The National Rifle Association and the Sporting Arms and Ammunition Manufacturer’s Institute attended each of the OEWG’s meetings, pushing to water down certain aspects of the international plan. 

‘It is going to the General Assembly in September. It’s basically a forgone conclusion,’ James Baranowski, the NRA director of international affairs, told Fox News Digital. ‘It’s the way of the U.N. It’s a game of chess, not checkers.’

The General Assembly passed a resolution in February 2022 establishing the OEWG to address the accumulation of stockpiles in surplus, which issued a final report this month.

The framework can be used for leverage in the political arena if gun control advocates claim it is a standard for international law, Baranowski said. 

‘It could have been a much worse document to start the framework,’ Baranowski said. ‘That said, it is never going away. It is a living document that will be modified. We are going to have to fight this every year.’

The 15 objectives of the global framework establish standards and guidelines for international cooperation in ammunition management, Adedeji Ebo, director of the U.N. Office of Disarmament Affairs, said June 9, when the working group adopted the framework. 

‘The adoption of the set of political commitments is a tremendous achievement, which, I have no doubt, will be endorsed by the 78th Session of the U.N. General Assembly,’ Ebo said during his remarks. 

The framework’s objectives aim to curb the transporting of small arms into conflict zones, preventing unplanned explosions at munition sites and recognizing the increased role of women in ammunition management, Ebo noted.

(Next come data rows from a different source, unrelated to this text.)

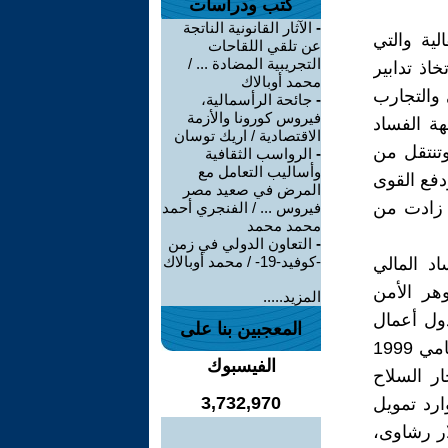
كتب ودراسات
-
الآثار القانونية الناتجة
لية والتي
عن تلقي اللقاحات
التجريبية المضادة ... /
ذ تدابير
محمد أوبالاك
والتجارب
-
جائحة الرأسمالية،
فيروس كورونا والأزمة
هة الفساد
الاقتصادية / اريك توسان
وتنتقل من
-
الرواسب الثقافية
وأساليب التعامل مع
دفع القوى
المرض في صعيد مصر
ي زادت من
فيروس ... / الفنجري أحمد
محمد محمد
-
التعاون الدولي في زمن
-كوفيد-19- / محمد أوبالاك
د المالي
هر الأمن
المزيد.....
دول أعمال
المعجبين بنا على
دولي لكون الولايات المتحدة الأمريكية مركز النظام المالي العالمي بين عامي 1999
الفيسبوك
ة بتجار السلاح
3,732,970
رد تمويل
ت ما قيمته 01 تريليون دولار رشاوى،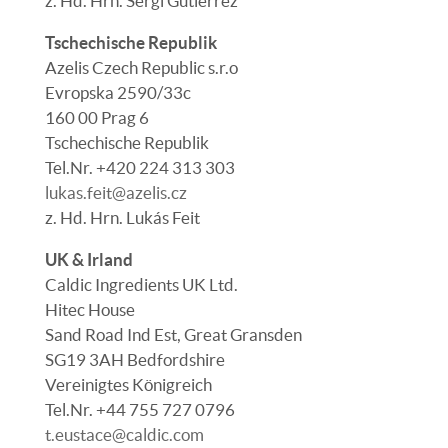
z. Hd. Hrn. Sergi Gutiérrez
Tschechische Republik
Azelis Czech Republic s.r.o
Evropska 2590/33c
160 00 Prag 6
Tschechische Republik
Tel.Nr. +420 224 313 303
lukas.feit@azelis.cz
z. Hd.
Hrn. Lukás Feit
UK & Irland
Caldic Ingredients UK Ltd.
Hitec House
Sand Road Ind Est, Great Gransden
SG19 3AH Bedfordshire
Vereinigtes Königreich
Tel.Nr. +44 755 727 0796
t.eustace@caldic.com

With a push by the Second Amendment organizations, the working group watered down some terms and deleted from drafts references to the ‘individual’ end users of ammunition, Baranowski said. So, at least for now, the framework only applies to governments, not individual ammunition owners.

Still, the OEWG’s final report doesn’t fully define key terms such as ‘stockpile,’ and ‘end users.’ And under the broad definition, even a 25-round box could constitute a stockpile, Baranowski contends. 

‘You see ‘stockpile’ and ‘end user.’ A stockpile could be a million rounds in a government stockpile or it could be a box of 25 rounds at a local police station,’ Baranowski said. ‘It is limited to governments as it is currently written. We argued to confine it. But we think, eventually, that language will be removed. There was an effort to include individual end users.’

The United Nations did not respond to inquiries for this story.

But the U.N.’s Ebo called the framework a ‘ray of hope for the disarmament community and the peoples of the world who have long suffered from the scourge of war and armed violence exacerbated by the mismanagement and illicit flows of conventional ammunition.’

‘The elaboration of the global framework is truly a milestone in our collective efforts towards durable peace, security and sustainable development,’ Ebo added.